----- SELECTED EXCERPT -----
LONDON (Reuters) - A British newspaper which is being sued by Meghan, Britain's Duchess of Sussex, will use evidence from her father Thomas Markle, in a court battle over its publication of a private letter from the royal to him, it has said in legal documents.
Last October, Meghan began legal action against the Mail on Sunday tabloid with her lawyers describing the publication of her letter as part of a "campaign by this media group to publish false and deliberately derogatory stories about her, as well as her husband".
In a statement at the time, husband Prince Harry called the coverage of his wife by the British press "bullying", likening it to the hounding his mother Princess Diana had suffered before her death in a Paris car crash in 1997.
The couple said the Mail on Sunday had printed articles based on a private and confidential letter to her father, in breach of her human rights and copyright, accusations the paper rejected saying her royal position meant the stories were valid.
"There is a huge and legitimate public interest in the royal family and the activities, conduct and standards of behaviour of its members," lawyers for the paper said in documents submitted to London's High Court this week.
----- DATA -----
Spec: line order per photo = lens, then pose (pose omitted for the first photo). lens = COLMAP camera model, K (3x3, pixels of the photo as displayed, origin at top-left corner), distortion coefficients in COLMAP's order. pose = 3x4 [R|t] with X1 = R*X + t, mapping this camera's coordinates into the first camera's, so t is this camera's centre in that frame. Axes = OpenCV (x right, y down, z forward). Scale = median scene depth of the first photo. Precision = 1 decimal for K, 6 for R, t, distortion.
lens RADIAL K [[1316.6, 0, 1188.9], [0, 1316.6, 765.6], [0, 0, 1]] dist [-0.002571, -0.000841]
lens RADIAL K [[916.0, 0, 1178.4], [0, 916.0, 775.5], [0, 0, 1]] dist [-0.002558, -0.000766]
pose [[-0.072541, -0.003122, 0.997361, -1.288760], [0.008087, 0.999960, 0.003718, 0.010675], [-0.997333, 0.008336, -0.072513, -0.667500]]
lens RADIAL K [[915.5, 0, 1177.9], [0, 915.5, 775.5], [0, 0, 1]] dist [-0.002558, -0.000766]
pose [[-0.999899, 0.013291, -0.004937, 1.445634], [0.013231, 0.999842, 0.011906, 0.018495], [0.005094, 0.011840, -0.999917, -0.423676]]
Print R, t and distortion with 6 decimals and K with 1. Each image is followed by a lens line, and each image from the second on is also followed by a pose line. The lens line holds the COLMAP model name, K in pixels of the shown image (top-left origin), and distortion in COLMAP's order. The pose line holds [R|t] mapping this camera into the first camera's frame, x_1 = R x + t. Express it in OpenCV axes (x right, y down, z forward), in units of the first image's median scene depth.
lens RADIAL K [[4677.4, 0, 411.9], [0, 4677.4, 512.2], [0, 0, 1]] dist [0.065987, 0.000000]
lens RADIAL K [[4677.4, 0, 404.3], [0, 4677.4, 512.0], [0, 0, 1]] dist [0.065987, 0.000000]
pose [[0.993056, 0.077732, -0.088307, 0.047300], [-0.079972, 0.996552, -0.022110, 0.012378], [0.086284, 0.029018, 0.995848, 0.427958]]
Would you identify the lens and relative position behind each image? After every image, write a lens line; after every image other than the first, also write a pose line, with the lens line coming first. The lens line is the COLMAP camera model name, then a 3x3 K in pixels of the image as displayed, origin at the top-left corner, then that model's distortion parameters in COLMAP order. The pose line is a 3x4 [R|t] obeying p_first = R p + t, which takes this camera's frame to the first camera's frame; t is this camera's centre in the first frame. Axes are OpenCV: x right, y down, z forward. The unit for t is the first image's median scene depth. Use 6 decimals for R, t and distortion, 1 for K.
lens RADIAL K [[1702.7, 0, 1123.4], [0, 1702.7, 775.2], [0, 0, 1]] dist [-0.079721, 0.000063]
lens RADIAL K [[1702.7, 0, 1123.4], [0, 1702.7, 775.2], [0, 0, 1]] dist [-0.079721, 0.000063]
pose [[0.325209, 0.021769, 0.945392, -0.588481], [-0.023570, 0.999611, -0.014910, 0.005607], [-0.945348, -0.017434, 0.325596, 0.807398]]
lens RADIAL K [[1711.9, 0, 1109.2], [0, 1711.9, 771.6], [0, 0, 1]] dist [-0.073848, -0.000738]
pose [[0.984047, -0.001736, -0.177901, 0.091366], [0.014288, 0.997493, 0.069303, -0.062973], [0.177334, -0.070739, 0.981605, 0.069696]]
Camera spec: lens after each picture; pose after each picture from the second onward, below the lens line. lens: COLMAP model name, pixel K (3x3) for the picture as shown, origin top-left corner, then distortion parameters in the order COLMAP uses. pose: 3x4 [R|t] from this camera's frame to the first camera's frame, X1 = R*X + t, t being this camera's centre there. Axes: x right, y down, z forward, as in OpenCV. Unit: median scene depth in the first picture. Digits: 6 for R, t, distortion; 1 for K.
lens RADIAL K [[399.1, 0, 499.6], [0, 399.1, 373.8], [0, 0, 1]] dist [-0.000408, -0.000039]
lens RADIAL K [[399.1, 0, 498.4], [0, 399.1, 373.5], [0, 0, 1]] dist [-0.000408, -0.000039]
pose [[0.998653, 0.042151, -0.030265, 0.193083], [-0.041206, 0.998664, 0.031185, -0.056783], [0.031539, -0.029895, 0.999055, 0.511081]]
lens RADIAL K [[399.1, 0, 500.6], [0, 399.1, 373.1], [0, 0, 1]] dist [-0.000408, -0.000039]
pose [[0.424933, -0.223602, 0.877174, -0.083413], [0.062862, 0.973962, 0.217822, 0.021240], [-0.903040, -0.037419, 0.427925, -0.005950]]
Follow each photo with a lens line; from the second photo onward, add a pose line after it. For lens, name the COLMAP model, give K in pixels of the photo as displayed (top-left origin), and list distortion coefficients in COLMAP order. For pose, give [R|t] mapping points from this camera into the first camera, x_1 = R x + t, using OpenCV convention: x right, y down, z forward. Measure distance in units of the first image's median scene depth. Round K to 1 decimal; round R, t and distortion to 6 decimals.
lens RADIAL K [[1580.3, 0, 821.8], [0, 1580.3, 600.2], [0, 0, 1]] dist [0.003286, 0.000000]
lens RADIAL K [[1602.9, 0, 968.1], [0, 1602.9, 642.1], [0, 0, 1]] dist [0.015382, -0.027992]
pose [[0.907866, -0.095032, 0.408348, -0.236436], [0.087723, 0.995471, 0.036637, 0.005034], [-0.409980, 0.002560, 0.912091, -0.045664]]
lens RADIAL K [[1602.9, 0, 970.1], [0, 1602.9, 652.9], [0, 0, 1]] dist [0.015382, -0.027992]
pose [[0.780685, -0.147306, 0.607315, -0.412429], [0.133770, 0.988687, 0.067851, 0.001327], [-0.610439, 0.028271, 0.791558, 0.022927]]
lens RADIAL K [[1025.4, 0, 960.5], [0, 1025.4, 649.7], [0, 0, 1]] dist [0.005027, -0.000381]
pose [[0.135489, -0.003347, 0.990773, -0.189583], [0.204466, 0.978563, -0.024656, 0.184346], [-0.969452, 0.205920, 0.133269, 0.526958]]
-----
> EXERCISE AIM:
Condense the paragraph of the news report that begins "The couple said the Mail on Sunday" into a short bulleted list of its main facts.

> EXERCISE OUTPUT:
- The couple said the Mail on Sunday printed articles based on a private, confidential letter Meghan wrote to her father.
- They said this breached her human rights and copyright.
- The paper rejected the accusations, saying her royal position meant the stories were valid.